Ce discours rejoint la rhétorique du procès en utopie : on oppose deux choix politiques, récemment Hamon et Valls à la primaire, en arguant que l’un est utopique et l’autre réaliste et suggérant qu’il n’existe qu’une seule possibilité ancrée dans le réel et que le reste n’est que poésie. Il n’y aurait alors plus deux candidats avec deux projets de société, mais un projet réaliste, possible et fondé sur la raison, quand l’autre est jugé impossible, considéré au mieux comme un joli rêve de jeunesse avec un certain mépris.

Réalisme ou pragmatisme : ces vertus supposées incontestables visent à délimiter le discours politique sérieux, réalisable, c’est-à-dire celui qui ne remet pas en cause la pensée économique libérale. Toute critique du modèle néolibéral est alors discréditée et est associée au domaine des passions, populistes pour Jean-Luc Mélenchon ou utopistes pour Benoît Hamon, contrairement au néolibéralisme dont certains vanteraient jusqu’à une véracité scientifique, à l’instar de la démarche scientiste des « économistes en blouse blanche »

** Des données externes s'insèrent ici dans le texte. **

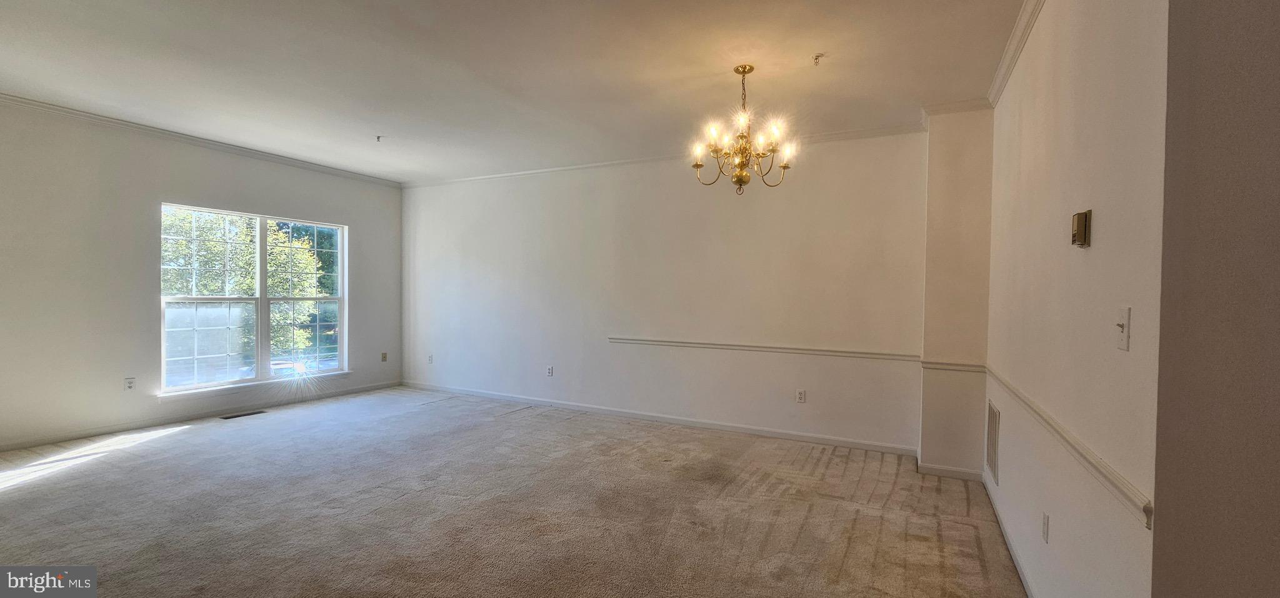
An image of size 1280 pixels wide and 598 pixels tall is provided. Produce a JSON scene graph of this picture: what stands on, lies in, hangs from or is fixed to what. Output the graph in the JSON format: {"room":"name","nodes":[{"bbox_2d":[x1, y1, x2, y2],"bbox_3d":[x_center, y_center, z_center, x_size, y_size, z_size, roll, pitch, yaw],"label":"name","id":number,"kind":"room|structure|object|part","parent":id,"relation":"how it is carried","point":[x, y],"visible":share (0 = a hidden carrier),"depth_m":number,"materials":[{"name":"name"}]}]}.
{"room":"living room","nodes":[
{"label":"living room","id":0,"kind":"room"},
{"bbox_2d":[0,96,402,456],"bbox_3d":[-4.585,-0.188,4.388,0.168,2.745,5.531,1,1,27],"label":"left wall","id":1,"kind":"structure","parent":0,"point":[352,224],"depth_m":4.19,"materials":[{"name":"paint"}]},
{"bbox_2d":[123,376,136,390],"bbox_3d":[-4.602,0.771,4.332,0.009,0.118,0.070,1,1,27],"label":"wall socket","id":2,"kind":"object","parent":1,"relation":"attached to","point":[129,384],"visible":0.99,"depth_m":4.33,"materials":[{"name":"white plastic"}]},
{"bbox_2d":[0,90,401,186],"bbox_3d":[-4.420,-1.527,4.408,0.073,0.073,4.686,1,1,27],"label":"crown molding","id":3,"kind":"structure","parent":1,"relation":"attached to","point":[3,96],"depth_m":4.53,"materials":[{"name":"white paint"}]},
{"bbox_2d":[0,379,401,453],"bbox_3d":[-4.434,1.134,4.447,0.014,0.086,4.618,1,1,27],"label":"baseboard","id":4,"kind":"structure","parent":1,"relation":"attached to","point":[65,435],"depth_m":4.52,"materials":[{"name":"white paint"}]},
{"bbox_2d":[160,203,348,395],"bbox_3d":[-4.176,0.001,5.324,0.120,1.836,1.759,1,1,27],"label":"window","id":5,"kind":"structure","parent":1,"relation":"in","point":[265,377],"depth_m":5.21,"materials":[{"name":"glass"}]},
{"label":"sash","id":6,"kind":"part","parent":5,"relation":"part of","materials":[{"name":"white glass"}]},
{"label":"sash","id":7,"kind":"part","parent":5,"relation":"part of","materials":[{"name":"white glass"}]},
{"bbox_2d":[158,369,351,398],"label":"window sill","id":8,"kind":"structure","parent":1,"relation":"attached to","point":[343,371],"depth_m":5.02,"materials":[{"name":"white paint"}]},
{"bbox_2d":[380,351,388,361],"bbox_3d":[-3.368,0.760,6.321,0.020,0.124,0.073,1,1,27],"label":"wall socket","id":9,"kind":"object","parent":1,"relation":"attached to","point":[383,357],"visible":0.99,"depth_m":6.32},
{"bbox_2d":[0,386,1043,597],"bbox_3d":[-1.364,1.317,2.480,8.149,0.113,6.528,1,1,27],"label":"carpet floor","id":10,"kind":"structure","parent":0,"point":[190,435],"depth_m":2.85,"materials":[{"name":"carpet"}]},
{"bbox_2d":[220,408,266,418],"bbox_3d":[-4.036,1.174,4.880,0.130,0.007,0.334,1,1,27],"label":"floor vent","id":11,"kind":"object","parent":10,"relation":"in","point":[240,415],"visible":0.97,"depth_m":4.87,"materials":[{"name":"metal"}]},
{"bbox_2d":[0,0,1050,180],"bbox_3d":[-1.311,-1.531,2.473,7.677,0.125,5.957,1,1,27],"label":"ceiling","id":12,"kind":"structure","parent":0,"point":[395,127],"depth_m":3.08,"materials":[{"name":"white paint"}]},
{"bbox_2d":[375,133,384,141],"bbox_3d":[-2.443,-1.502,4.507,0.067,0.049,0.068,1,1,27],"label":"sprinkler head","id":13,"kind":"object","parent":12,"relation":"attached to","point":[379,138],"visible":0.99,"depth_m":4.50},
{"bbox_2d":[690,64,798,191],"bbox_3d":[0.655,-1.057,3.063,0.667,0.773,0.663,1,1,27],"label":"chandelier","id":14,"kind":"object","parent":12,"relation":"hanging from","point":[736,69],"visible":1,"depth_m":3.01,"materials":[{"name":"gold metal"}]},
{"bbox_2d":[811,52,823,65],"bbox_3d":[1.046,-1.411,2.836,0.062,0.048,0.063,1,1,27],"label":"sprinkler head","id":15,"kind":"object","parent":12,"relation":"attached to","point":[816,59],"visible":0.99,"depth_m":2.83},
{"bbox_2d":[399,128,929,451],"bbox_3d":[-0.413,-0.132,5.255,6.283,2.740,0.177,1,1,27],"label":"back wall","id":16,"kind":"structure","parent":0,"point":[801,196],"depth_m":4.72,"materials":[{"name":"white paint"}]},
{"bbox_2d":[426,353,434,363],"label":"wall socket","id":17,"kind":"object","parent":16,"relation":"attached to","point":[429,359],"visible":0.99,"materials":[{"name":"white plastic"}]},
{"bbox_2d":[545,365,553,375],"bbox_3d":[-1.031,0.814,5.443,0.076,0.121,0.012,1,1,27],"label":"wall socket","id":18,"kind":"object","parent":16,"relation":"attached to","point":[549,369],"visible":0.99,"depth_m":5.44,"materials":[{"name":"white plastic"}]},
{"bbox_2d":[399,380,918,455],"bbox_3d":[-0.438,1.193,5.224,5.867,0.085,0.014,1,1,27],"label":"baseboard","id":19,"kind":"structure","parent":16,"relation":"attached to","point":[787,435],"depth_m":4.76,"materials":[{"name":"white paint"}]},
{"bbox_2d":[401,121,927,186],"bbox_3d":[-0.299,-1.449,5.115,5.893,0.075,0.066,1,1,27],"label":"crown molding","id":20,"kind":"structure","parent":16,"relation":"attached to","point":[887,130],"depth_m":4.86,"materials":[{"name":"white paint"}]},
{"bbox_2d":[608,336,919,360],"bbox_3d":[0.942,0.451,4.498,2.937,0.060,0.029,1,1,27],"label":"chair rail","id":21,"kind":"object","parent":16,"relation":"attached to","point":[785,348],"visible":0.91,"depth_m":4.35,"materials":[{"name":"white paint"}]},
{"bbox_2d":[795,388,806,402],"bbox_3d":[1.434,0.867,4.300,0.071,0.117,0.009,1,1,27],"label":"wall socket","id":22,"kind":"object","parent":16,"relation":"attached to","point":[801,394],"visible":0.98,"depth_m":4.30,"materials":[{"name":"white plastic"}]},
{"bbox_2d":[918,102,994,476],"bbox_3d":[2.378,-0.069,3.636,0.436,2.746,0.385,1,1,27],"label":"wall column","id":23,"kind":"structure","parent":0,"point":[953,236],"depth_m":3.49,"materials":[{"name":"beige paint"}]},
{"bbox_2d":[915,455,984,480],"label":"baseboard","id":24,"kind":"structure","parent":23,"relation":"attached to","point":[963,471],"depth_m":3.50,"materials":[{"name":"white paint"}]},
{"bbox_2d":[920,359,985,371],"bbox_3d":[2.299,0.493,3.533,0.457,0.054,0.034,1,1,27],"label":"chair rail","id":25,"kind":"object","parent":23,"relation":"attached to","point":[969,367],"visible":0.87,"depth_m":3.51,"materials":[{"name":"white paint"}]},
{"bbox_2d":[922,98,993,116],"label":"crown molding","id":26,"kind":"structure","parent":23,"relation":"attached to","point":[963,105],"depth_m":3.48,"materials":[{"name":"white paint"}]},
{"bbox_2d":[981,0,1169,597],"bbox_3d":[1.898,-0.055,2.285,0.156,2.794,2.590,1,1,27],"label":"right wall","id":27,"kind":"structure","parent":0,"point":[1094,250],"depth_m":1.66,"materials":[{"name":"paint"}]},
{"bbox_2d":[985,398,1001,485],"bbox_3d":[2.236,0.896,3.052,0.014,0.471,0.408,1,1,27],"label":"wall vent","id":28,"kind":"object","parent":27,"relation":"attached to","point":[995,432],"visible":0.97,"depth_m":3.02,"materials":[{"name":"metal"}]},
{"bbox_2d":[980,475,1038,597],"bbox_3d":[1.750,1.281,2.177,0.014,0.084,2.946,1,1,27],"label":"baseboard","id":29,"kind":"structure","parent":27,"relation":"attached to","point":[1018,565],"depth_m":2.47,"materials":[{"name":"white paint"}]},
{"bbox_2d":[985,0,1049,104],"bbox_3d":[1.679,-1.360,1.905,0.073,0.082,3.486,1,1,27],"label":"crown molding","id":30,"kind":"structure","parent":27,"relation":"attached to","point":[1020,24],"depth_m":2.61,"materials":[{"name":"white paint"}]},
{"bbox_2d":[1041,510,1050,542],"bbox_3d":[1.651,0.931,1.962,0.009,0.116,0.071,1,1,27],"label":"wall socket","id":31,"kind":"object","parent":27,"relation":"attached to","point":[1045,519],"visible":0.96,"depth_m":1.95,"materials":[{"name":"white plastic"}]},
{"bbox_2d":[983,363,1153,528],"bbox_3d":[1.776,0.518,2.215,0.030,0.060,2.536,1,1,27],"label":"chair rail","id":32,"kind":"object","parent":27,"relation":"attached to","point":[1115,477],"visible":0.74,"depth_m":1.55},
{"bbox_2d":[1070,209,1092,246],"bbox_3d":[1.503,-0.238,1.646,0.035,0.121,0.080,1,1,27],"label":"thermostat","id":33,"kind":"object","parent":27,"relation":"attached to","point":[1081,234],"visible":0.99,"depth_m":1.62,"materials":[{"name":"metal"}]},
{"bbox_2d":[1115,305,1131,350],"bbox_3d":[1.370,0.085,1.373,0.019,0.119,0.076,1,1,27],"label":"light switch","id":34,"kind":"object","parent":27,"relation":"attached to","point":[1123,344],"visible":0.98,"depth_m":1.36,"materials":[{"name":"white plastic"}]},
{"bbox_2d":[1150,0,1279,597],"bbox_3d":[1.448,-0.006,0.843,0.739,2.731,0.401,1,1,27],"label":"near right wall","id":35,"kind":"structure","parent":0,"point":[1276,144],"depth_m":1.03,"materials":[{"name":"paint"}]},
{"label":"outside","id":36,"kind":"structure","parent":0,"visible":0},
{"label":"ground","id":37,"kind":"structure","parent":36,"visible":0},
{"bbox_2d":[163,210,331,367],"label":"tree","id":38,"kind":"object","parent":37,"relation":"on","point":[307,244],"visible":0.32,"materials":[{"name":"green plant"}]}
]}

Ce discours peut fonctionner dans l’opinion publique, dans un contexte de rejet des partis et des élites politiques qui en sont issus. Il s’agit d’amalgamer les luttes idéologiques qui déterminent les choix de société et les luttes intestines de parti. Tout le monde est épuisé par les querelles et manœuvres politiciennes du Parti Socialiste et de LR-ex-UMP-ex-RPR, on essaye alors d’affirmer que tout le monde est épuisé par l’opposition entre deux conceptions de la répartition des richesses et qu’il faudrait en faire une synthèse raisonnable.

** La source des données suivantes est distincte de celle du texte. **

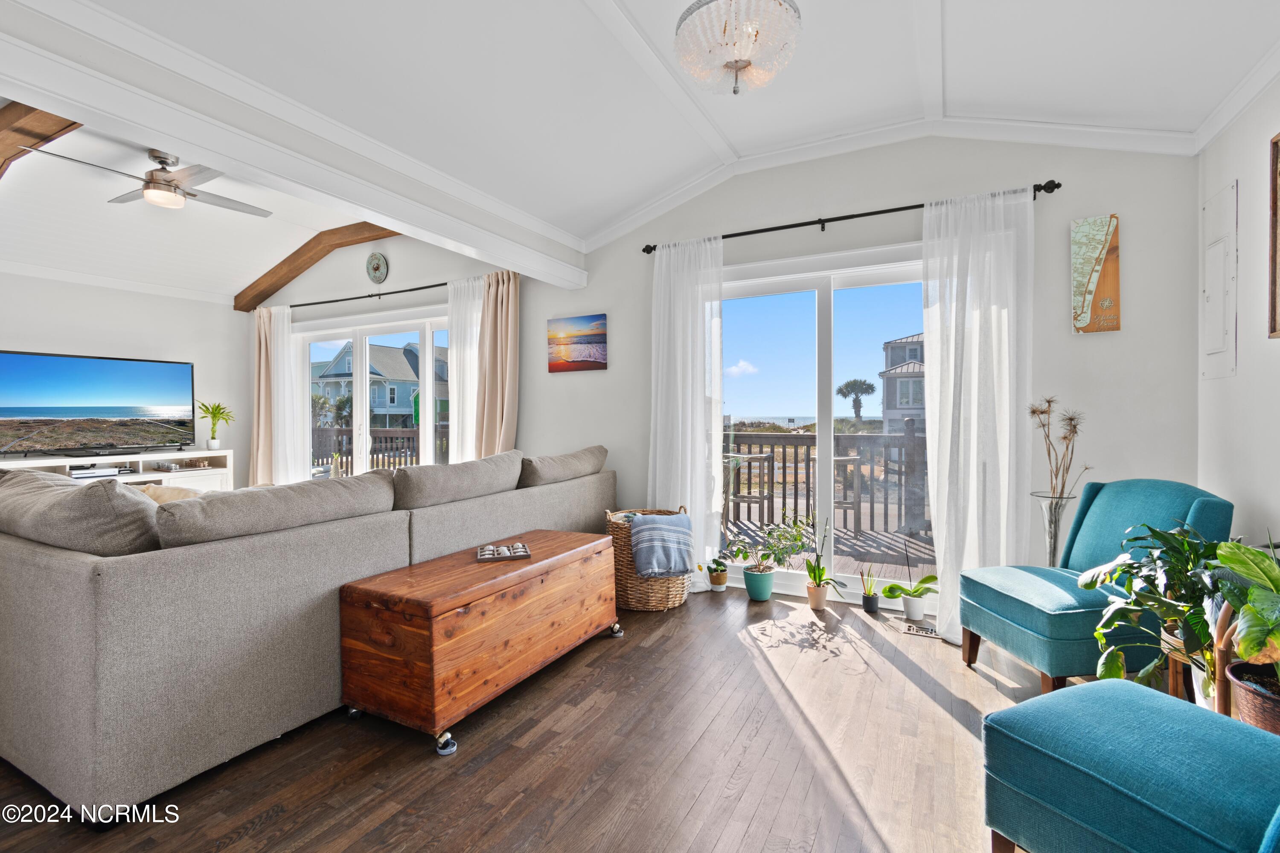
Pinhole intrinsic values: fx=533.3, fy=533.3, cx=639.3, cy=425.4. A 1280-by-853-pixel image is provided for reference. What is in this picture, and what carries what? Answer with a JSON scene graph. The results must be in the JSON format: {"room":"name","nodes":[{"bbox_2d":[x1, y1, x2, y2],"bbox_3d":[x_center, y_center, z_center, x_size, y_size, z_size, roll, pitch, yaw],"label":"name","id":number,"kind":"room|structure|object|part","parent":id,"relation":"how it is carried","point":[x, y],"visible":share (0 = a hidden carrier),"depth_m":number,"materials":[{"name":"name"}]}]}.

Cette invocation du pragmatisme conduit notamment, sur les questions économiques, à ce qu’un gouvernement de gauche applique une politique néolibérale justifiée par un « principe de réalité ». Sauf que ce principe de réalité est en réalité le principe d’une réalité qui n’est pas transcendantale aux idéologies mais qui en est une au même titre que les autres, elle porte même un nom : le néolibéralisme. Ainsi, une politique de droite se dissimule derrière le masque “gauche pragmatique” et un glissement idéologique de la scène politique s’opère au point qu’une opinion de gauche devient d’extrême-gauche, populiste ou utopiste.

 

L’illusion du consensus

Cette course au consensus centriste censé gouverner avec le bon sens de la raison, que Manuel Valls évoquait dans une interview à L’Obs avec une grande “maison des progressistes”, de Valls à Juppé,  a créé un espace politique idéal pour une candidature comme celle d’Emmanuel Macron : pour au final, un vide intellectuel comblé par des incantations et de la communication. Comme réaction au durcissement de certains discours populistes, il faudrait la raison (néolibérale) pour enfin avancer et “faire les réformes dont le pays a besoin”, avec le postulat qu’il y a des réformes à faire sur lesquelles tout le monde est d’accord mais que le fameux “système” empêche.

Cette illusion de consensus est notamment décrite par Chantal Mouffe, une philosophe qui redonne des armes théoriques à la gauche et qui inspire aujourd’hui Podemos comme la gauche française. Elle souligne la nécessité d‘assumer une conflictualité du débat public, la négation de cet antagonisme étant un argument néolibéral justifiant l’effacement de la politique au profit d’une vérité incontestable.

Il ne s’agit pas de s’accrocher aux étiquettes « gauche » et « droite » comme à des artefacts sacrés, mais de reconnaître l’existence de luttes entre des idéologies qui s’opposent et qui dessinent des futurs totalement différents. Les orientations que nous décidons aujourd’hui auront un impact décisif sur l’avenir de l’humanité, alors faisons de vrais choix politiques pour définir le monde que nous voulons construire demain.